• **What this task involves**
Reproduce word for word the passage of the Pasteis de Nata page below, starting with "Pasteis de Nata Sunday" and going on through "try this delicacy!".

• **Quoted passage**

Pasteis de Nata Dessert of Portugal #SundaySupper

Pasteis de Nata Custard Tarts

Pasteis de Nata Sunday Supper Dessert Recipe

I am honored that Celia Pedroso is joining us Around the Family Table for Sunday Supper this week.  If you have ever had the pleasure of visiting Portugal, you know, that Pasteis de Nata are the most popular dessert.  You literally can find them in every Cafe in Portugal. This recipe for Pasteis de Nata Dessert of Portugal is absolutely my favorite one to make at home.

They are a pleasure that everyone must indulge with a Bica, Portuguese Espresso.  Celia knows that Pasteis de Nata are at the heart of Portugal and I love that she shares her love for them with us.

Don’t wait until a visit to Portugal to try this delicacy!

As soon as Lucy Pepper and I were planning the book “Eat Portugal – The Essential Guide to Portuguese Food”, we knew we had to have a recipe for pastéis de nata (custard tarts).

• **Recorded information**
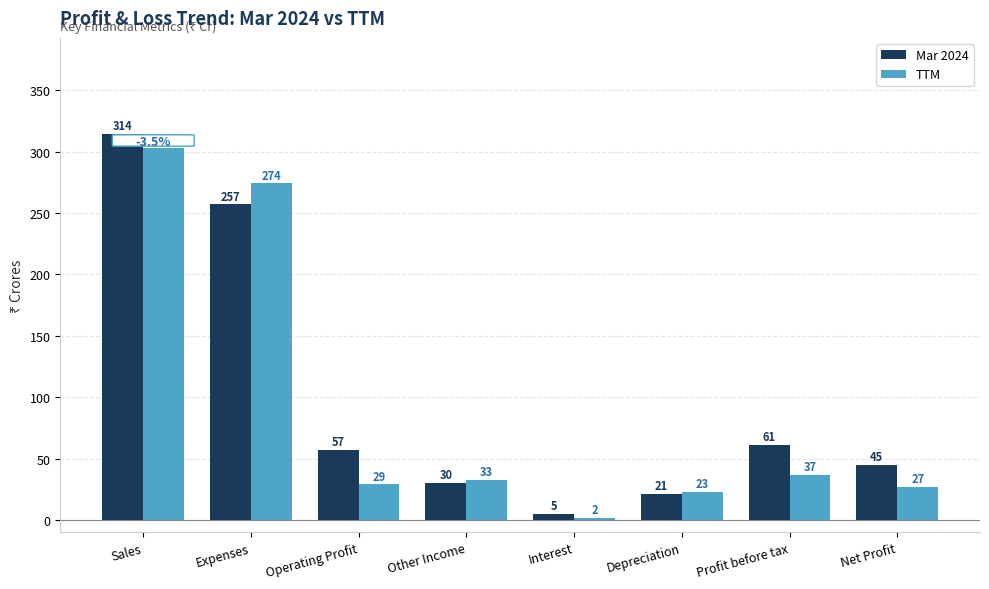

Rank the series by their average value, from highest to lowest.

Mar 2024, TTM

• **Output below**
Pasteis de Nata Sunday Supper Dessert Recipe

I am honored that Celia Pedroso is joining us Around the Family Table for Sunday Supper this week.  If you have ever had the pleasure of visiting Portugal, you know, that Pasteis de Nata are the most popular dessert.  You literally can find them in every Cafe in Portugal. This recipe for Pasteis de Nata Dessert of Portugal is absolutely my favorite one to make at home.

They are a pleasure that everyone must indulge with a Bica, Portuguese Espresso.  Celia knows that Pasteis de Nata are at the heart of Portugal and I love that she shares her love for them with us.

Don’t wait until a visit to Portugal to try this delicacy!